But after I gave her the highlights of a new report from the National Consumer Law Center (NCLC) that said, in short, reverse mortgages have the potential to start another subprime-style financial crisis, she decided to look elsewhere.

Walletpop's Mitch Lipka posted in July how the FBI issued a warning about reverse mortgages and the number of scam artists eyeing them greedily.

In its 20-page report, the NCLC said it's seeing a rise of the same aggressive marketing tactics that were used in the subprime loan heyday, like brokers convincing seniors to use reverse mortgages to buy other not-so-secure financial products like variable annuities.

What's more, top banks and insurance companies are leading the way in the reverse mortgage market.

"Lenders, including some of the nation's largest banks, view that market as a source of profits that have dried up elsewhere," according to the report. "Mortgage brokers see it as a new source of rich fees."

Wells Fargo was cited as an example of a major player in subprime lending that has now become a leader in the reverse mortgage niche (it originated nearly 20,000 of the 112,000 reverse mortgages originated last year).

The NCLC "Subprime Revisited" report is dense but it's a good, thorough read about the details of reverse mortgages, how they can be abused, and by whom. Check out sections 4, 5 and 6 on pages 5 to 13, or at least read the gray sidebars scattered throughout, with sad stories about seniors who got caught in these scams.

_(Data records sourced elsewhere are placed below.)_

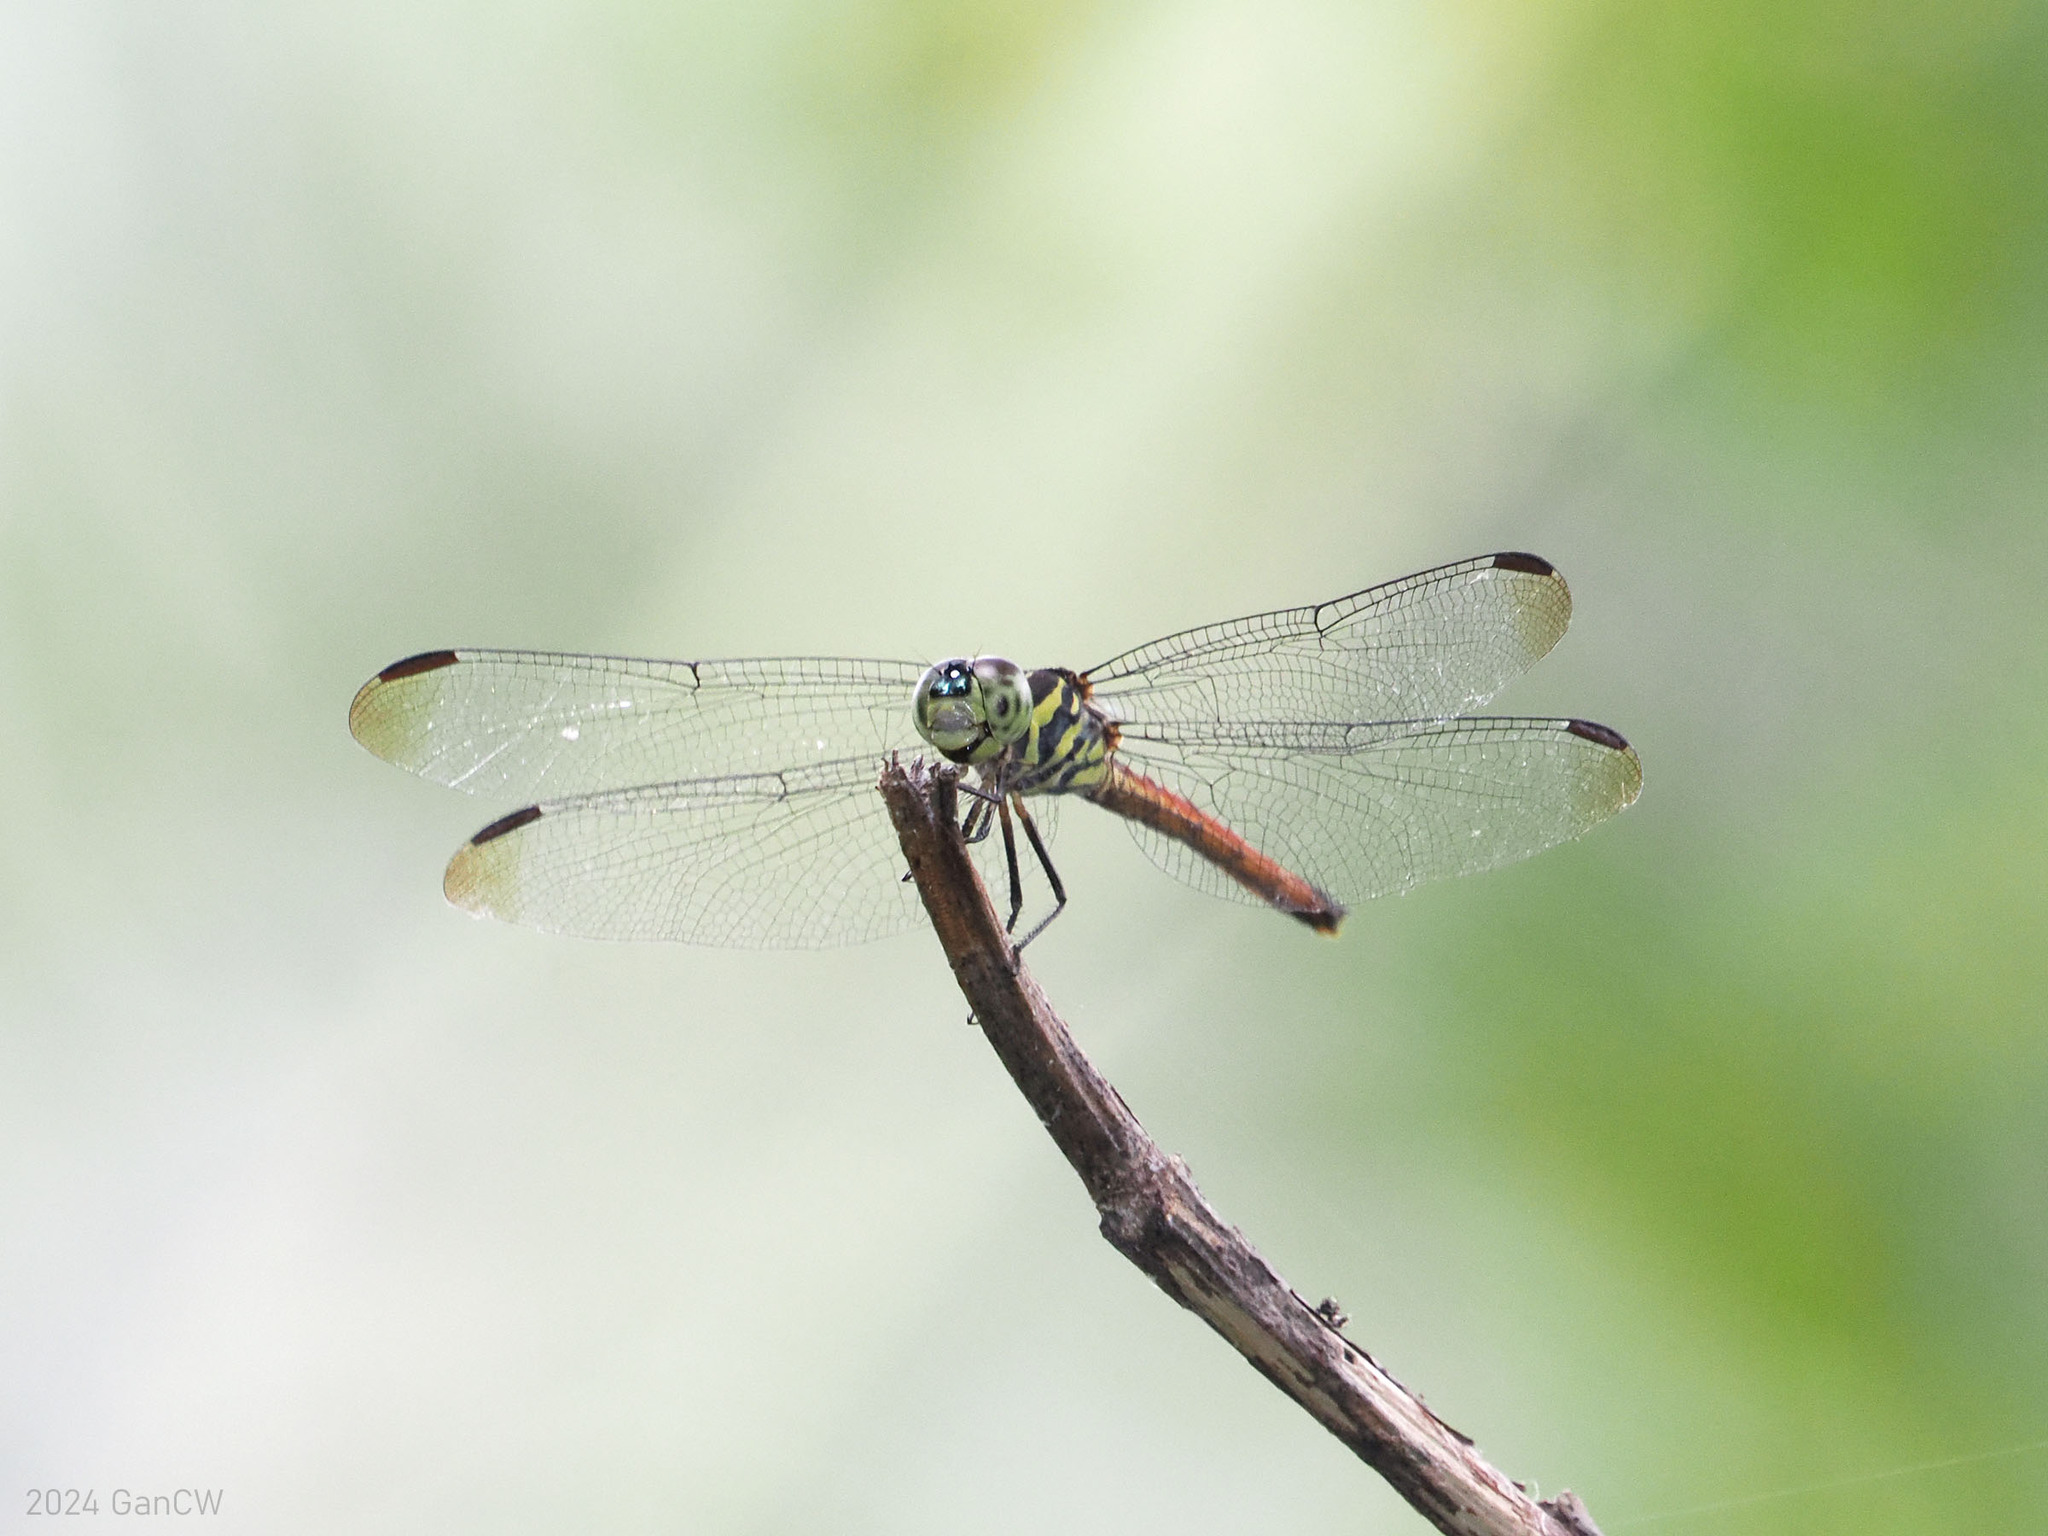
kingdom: Animalia
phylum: Arthropoda
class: Insecta
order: Odonata
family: Libellulidae
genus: Lathrecista
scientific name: Lathrecista asiatica
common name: Scarlet grenadier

One unfortunate person was Laverne Kidwiler, 86, whose reverse mortgage ended up costing her five times more than she received from it. As the San Francisco Chronicle reports, Kidwiler was getting $500 a month from the $120,000 reverse mortgage on the house she and her deceased husband had bought 60 years ago, but when her family checked on refinancing, they found accruing balances and compounding interest meant she now owed $601,802 to repay the debt.

That's why I sent my mom-in-law that NCLC report to dissuade her. Reverse mortgages are due in full when the borrower dies, and many times his or her family gets sucked into that financial drainpipe, too.

Financial experts generally recommend against reverse mortgages, and advise seniors to take out a home-equity line of credit instead or downsize to a smaller house. The senior advocacy group AARP offers tips on how to handle reverse mortgages.

Still, seniors should prepare themselves for a stream of pitches from mortgage brokers, lenders and others. The week after I sent my mother-in-law the report, she got one e-mail and one direct-mail ad about the wonders of reverse mortgages and what they can do for her.